Une fois l’hôtel retrouvé, il l’a raccompagnée jusqu’à sa chambre, prétextant vouloir s’assurer qu’elle arriverait à bon port. M. Fréchette a lui-même témoigné que ce choix était « niaiseux ». « Or, le fait de se retrouver dans une chambre d’hôtel avec une personne qu’il venait de libérer du poste est plus que simplement “niaiseux”, a souligné la juge Weitzman. [La plaignante] ne l’invitait pas pour discuter n’importe où, mais bien dans sa chambre d’hôtel, ce qui comporte déjà une certaine connotation sexuelle. Avec plus de trente ans d’expérience, en tant que policier, et étant dans une relation de couple stable, il devait bien être conscient du danger auquel il s’exposait, tant au niveau déontologique que personnel. »

La femme a affirmé qu’une fois dans la chambre, le policier s’est mis à lui faire des attouchements partout sur le corps et qu’il lui a pris sa main pour la mettre sur son pénis en érection, ce que le policier a démenti.

La juge, cependant, a aussi rejeté la version pleine de trous de mémoire de la plaignante, dont le témoignage souffrait de « fragilité », d’« incohérences » et de plusieurs « contradictions importantes » révélées par le récit d’autres témoins. Elle relève un geste précis dont la description l’a fait « sourciller » : un attouchement à la vulve, qui n’avait pas été déclaré par la plaignante dans sa dénonciation initiale aux policiers, mais dont elle a fait état pendant son témoignage. Certaines interactions dans la chambre d’hôtel avec le policier « laissent entendre un certain intérêt pour avoir un contact sexuel », croit la juge.

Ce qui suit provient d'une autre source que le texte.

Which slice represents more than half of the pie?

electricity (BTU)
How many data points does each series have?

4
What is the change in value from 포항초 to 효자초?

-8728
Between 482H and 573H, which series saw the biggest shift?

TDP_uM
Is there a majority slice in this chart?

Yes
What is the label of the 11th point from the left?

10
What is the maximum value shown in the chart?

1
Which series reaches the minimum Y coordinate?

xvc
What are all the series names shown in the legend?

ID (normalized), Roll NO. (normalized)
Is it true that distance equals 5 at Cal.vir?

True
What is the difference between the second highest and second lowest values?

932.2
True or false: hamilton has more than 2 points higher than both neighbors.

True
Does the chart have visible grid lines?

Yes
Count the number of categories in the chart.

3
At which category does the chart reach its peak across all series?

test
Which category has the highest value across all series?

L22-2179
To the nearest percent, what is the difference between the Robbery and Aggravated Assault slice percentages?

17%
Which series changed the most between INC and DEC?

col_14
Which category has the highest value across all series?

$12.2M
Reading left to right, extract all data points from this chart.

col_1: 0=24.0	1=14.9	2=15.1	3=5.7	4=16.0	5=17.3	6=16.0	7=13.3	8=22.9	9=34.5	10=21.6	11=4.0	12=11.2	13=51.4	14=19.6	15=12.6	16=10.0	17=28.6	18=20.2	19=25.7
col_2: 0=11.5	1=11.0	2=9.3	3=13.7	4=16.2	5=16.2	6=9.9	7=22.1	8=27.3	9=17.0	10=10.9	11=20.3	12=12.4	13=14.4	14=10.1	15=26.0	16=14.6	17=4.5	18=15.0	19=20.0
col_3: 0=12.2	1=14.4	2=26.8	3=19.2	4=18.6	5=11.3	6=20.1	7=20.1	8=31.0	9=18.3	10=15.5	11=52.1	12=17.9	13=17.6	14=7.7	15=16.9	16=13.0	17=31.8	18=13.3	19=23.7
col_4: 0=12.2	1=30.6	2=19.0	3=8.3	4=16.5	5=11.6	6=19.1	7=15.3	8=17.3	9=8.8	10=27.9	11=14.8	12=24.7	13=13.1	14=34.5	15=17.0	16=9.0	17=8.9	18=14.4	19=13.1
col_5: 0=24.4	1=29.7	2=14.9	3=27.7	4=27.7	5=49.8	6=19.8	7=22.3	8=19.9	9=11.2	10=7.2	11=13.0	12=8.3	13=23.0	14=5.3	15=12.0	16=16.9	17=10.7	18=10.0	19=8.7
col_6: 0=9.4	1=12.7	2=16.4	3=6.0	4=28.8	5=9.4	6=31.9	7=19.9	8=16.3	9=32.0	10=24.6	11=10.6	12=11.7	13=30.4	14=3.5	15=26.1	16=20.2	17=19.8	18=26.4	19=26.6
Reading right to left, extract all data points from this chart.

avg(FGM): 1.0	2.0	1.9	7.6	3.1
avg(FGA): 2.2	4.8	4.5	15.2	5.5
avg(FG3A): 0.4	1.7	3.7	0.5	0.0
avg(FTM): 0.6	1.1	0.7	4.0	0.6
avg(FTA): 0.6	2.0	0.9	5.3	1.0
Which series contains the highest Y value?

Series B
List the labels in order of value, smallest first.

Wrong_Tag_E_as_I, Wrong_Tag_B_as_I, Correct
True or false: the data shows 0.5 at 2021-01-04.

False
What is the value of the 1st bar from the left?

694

« Bien qu’un des objectifs d’un procès criminel soit la recherche de la vérité, la preuve présentée ne permet pas toujours de connaître véritablement et précisément le déroulement d’un incident visé », a souligné la juge Weitzman.

« Le Tribunal est incapable de dire ce qui s’est passé dans la chambre d’hôtel. Même si le témoignage de M. Fréchette est écarté, comme étant non crédible, cela ne permet pas de croire automatiquement celui de [la plaignante] », a-t-elle ajouté

Réaction du SPVM

Le Service de police de la Ville de Montréal a dit prendre acte de la décision de la juge, mais n’a pas précisé si le policier, suspendu avec solde depuis les évènements, retrouverait son poste maintenant qu’il est acquitté. « [Le SPVM] appliquera la Loi sur la police ainsi que les procédures prévues lorsqu’un policier a fait l’objet d’accusations criminelles, et ce, de manière à préserver la confiance du public », a réagi la porte-parole Gabrielle Fontaine-Giroux.

Le Commissaire à la déontologie policière a pour sa part indiqué que M. Fréchette n’avait fait l’objet d’aucune citation à comparaître à ce jour.